Task requirements: If a line in the data below includes the string "github", please return a copy of it.

(Itemized modification records)
+---+

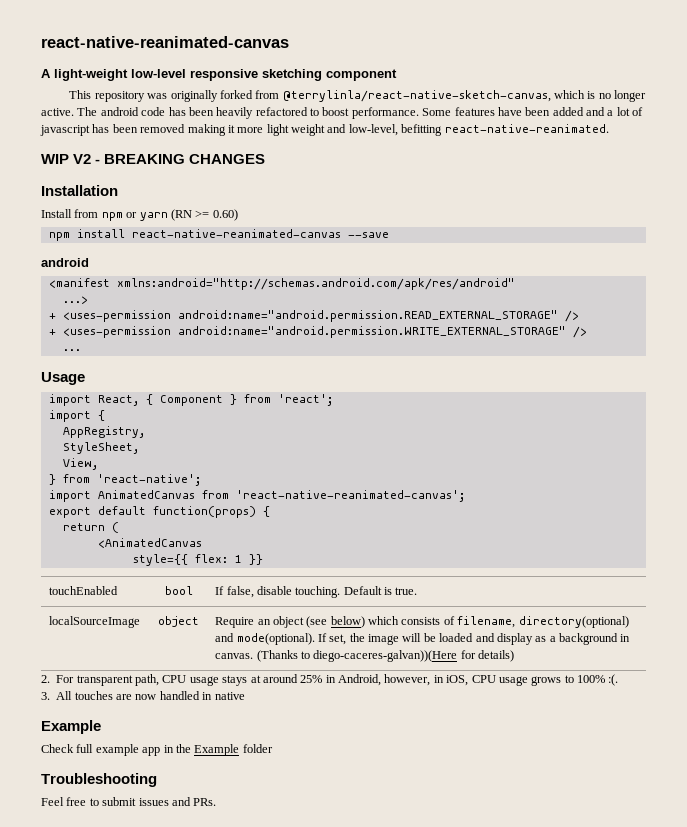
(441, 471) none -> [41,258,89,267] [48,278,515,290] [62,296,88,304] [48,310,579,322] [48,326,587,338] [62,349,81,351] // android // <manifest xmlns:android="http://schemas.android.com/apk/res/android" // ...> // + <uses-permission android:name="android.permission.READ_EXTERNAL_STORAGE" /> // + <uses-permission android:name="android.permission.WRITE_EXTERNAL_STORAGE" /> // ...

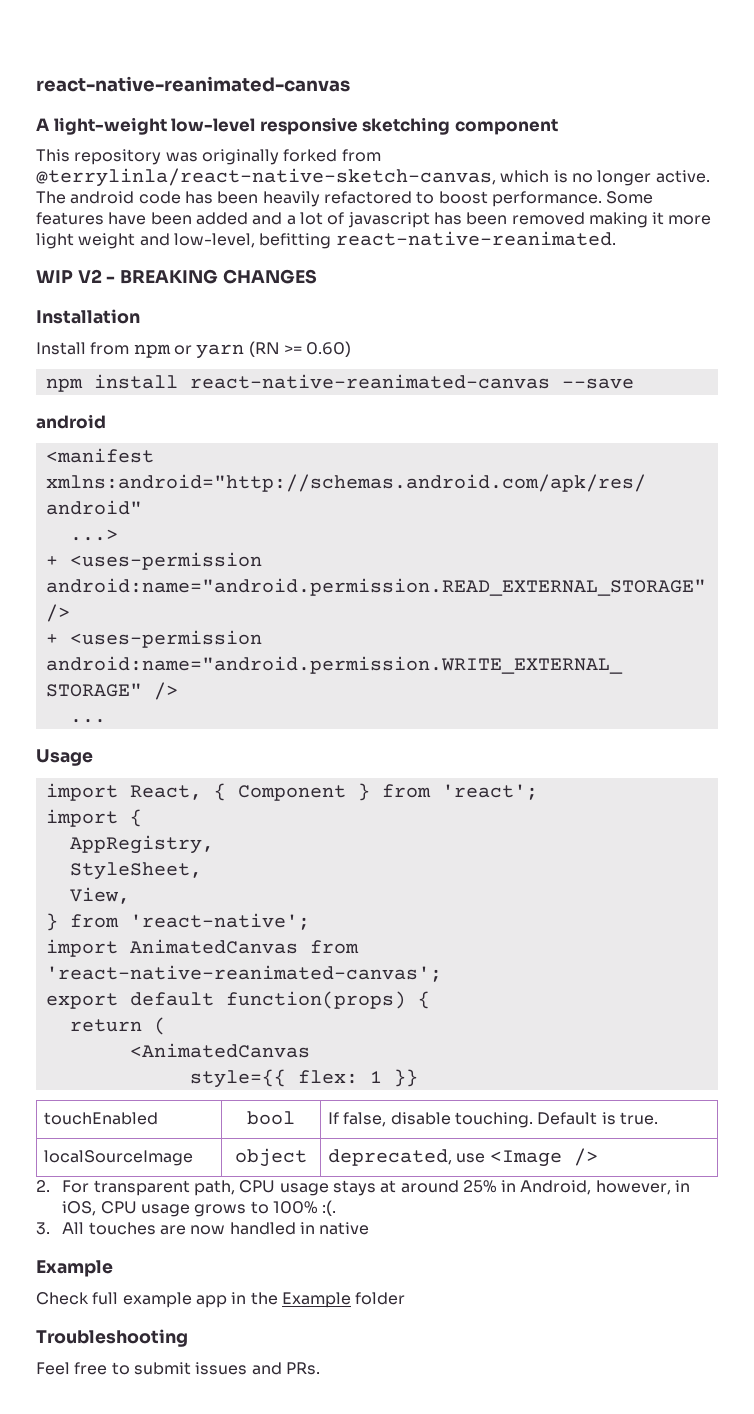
[215,616,629,628] [215,633,631,645] [215,650,514,662] Require an object (see below) which consists of filename, directory(optional) and mode(optional). If set, the image will be loaded and display as a background in canvas. (Thanks to diego-caceres-galvan))(Here for details) -> [327,1148,598,1167] deprecated, use <Image />

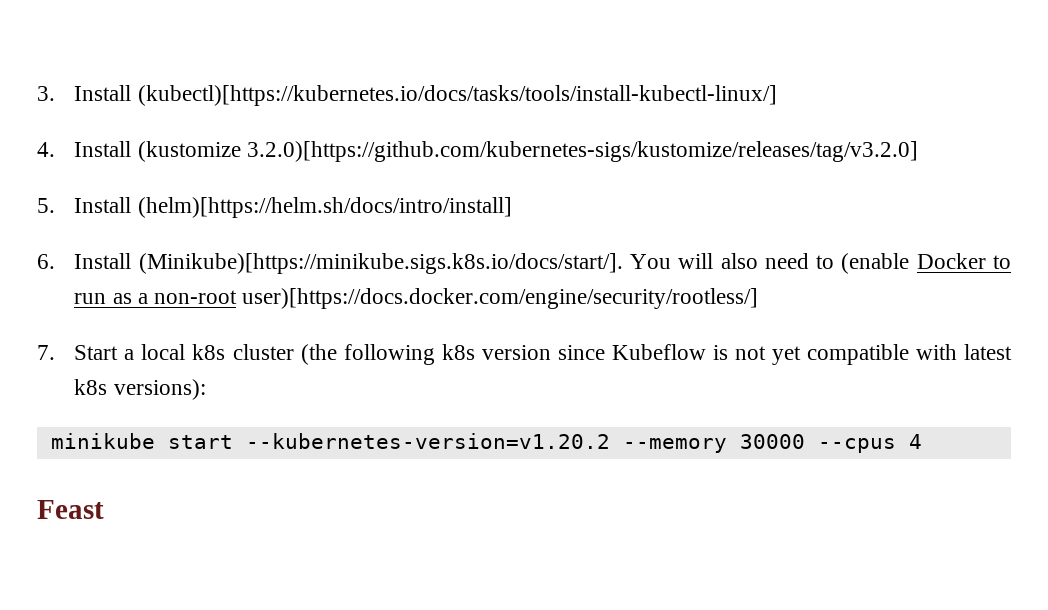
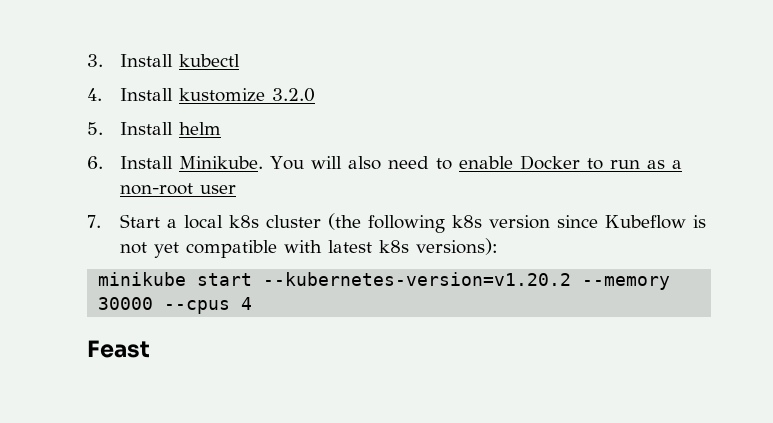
[137,85,777,106] (kubectl)[https://kubernetes.io/docs/tasks/tools/install-kubectl-linux/] -> [179,54,241,67] kubectl
[137,141,918,162] (kustomize 3.2.0)[https://github.com/kubernetes-sigs/kustomize/releases/tag/v3.2.0] -> [179,88,316,102] kustomize 3.2.0
[137,197,512,218] (helm)[https://helm.sh/docs/intro/install] -> [179,122,222,135] helm
[138,253,623,274] (Minikube)[https://minikube.sigs.k8s.io/docs/start/]. -> [179,156,264,169] Minikube.
[841,253,910,274] (enable -> [459,156,514,169] enable
[242,288,759,309] user)[https://docs.docker.com/engine/security/rootless/] -> [200,185,237,194] user

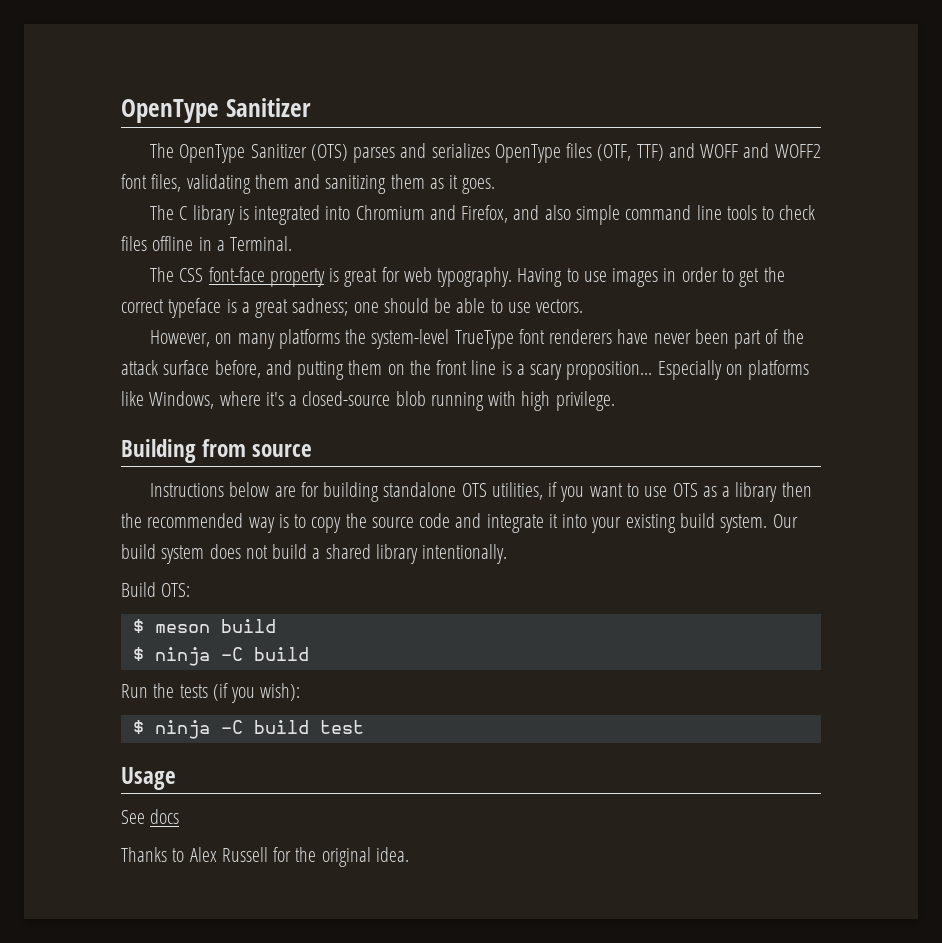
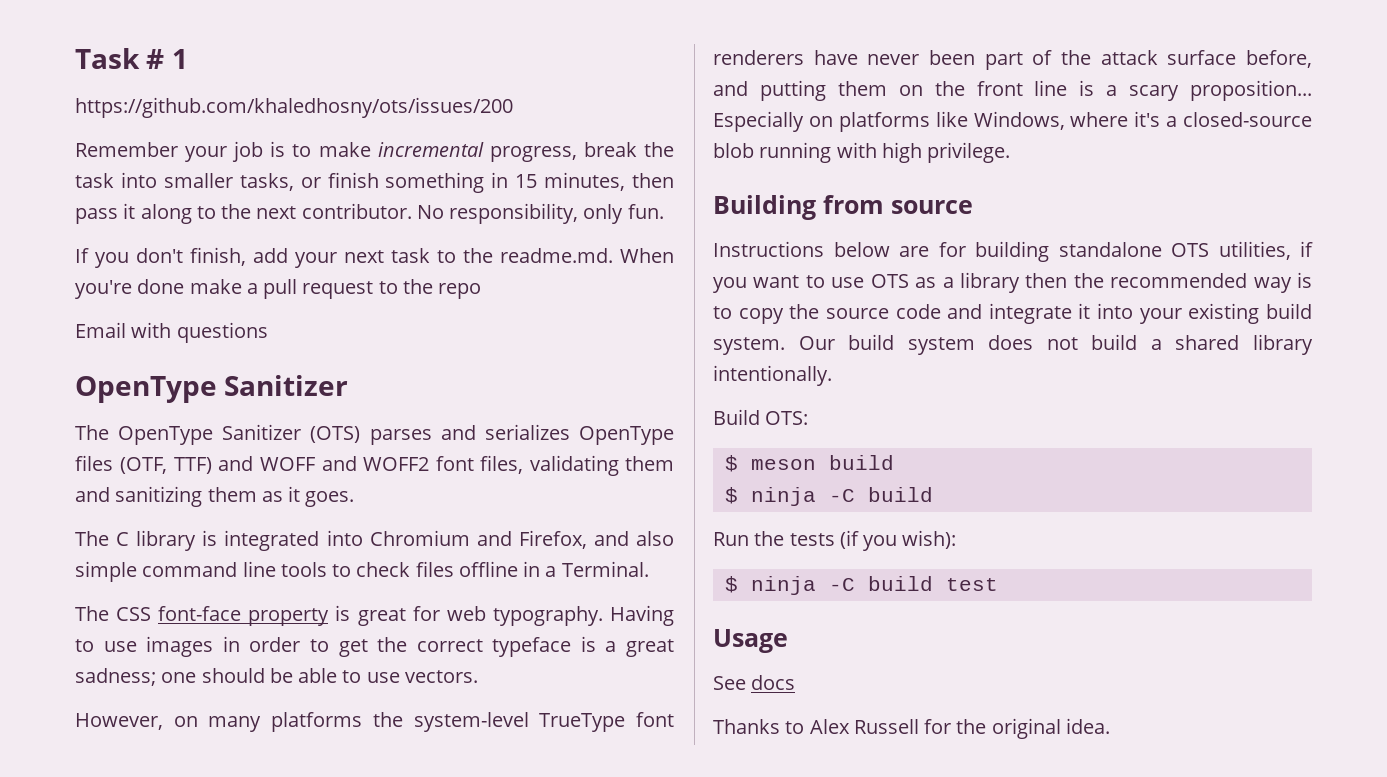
(121, 111) none -> [75,48,188,69] [75,97,513,118] [75,141,674,162] [75,172,674,193] [75,203,664,224] [75,247,674,268] [75,279,482,299] [75,322,268,343] Task # 1 // https://github.com/khaledhosny/ots/issues/200 // Remember your job is to make incremental progress, break the task into smaller tasks, or finish something in 15 minutes, then pass it along to the next contributor. No responsibility, only fun. // If you don't finish, add your next task to the readme.md. When you're done make a pull request to the repo // Email with questions //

+---+

Task solution:
[137,141,918,162] (kustomize 3.2.0)[https://github.com/kubernetes-sigs/kustomize/releases/tag/v3.2.0] -> [179,88,316,102] kustomize 3.2.0
(121, 111) none -> [75,48,188,69] [75,97,513,118] [75,141,674,162] [75,172,674,193] [75,203,664,224] [75,247,674,268] [75,279,482,299] [75,322,268,343] Task # 1 // https://github.com/khaledhosny/ots/issues/200 // Remember your job is to make incremental progress, break the task into smaller tasks, or finish something in 15 minutes, then pass it along to the next contributor. No responsibility, only fun. // If you don't finish, add your next task to the readme.md. When you're done make a pull request to the repo // Email with questions //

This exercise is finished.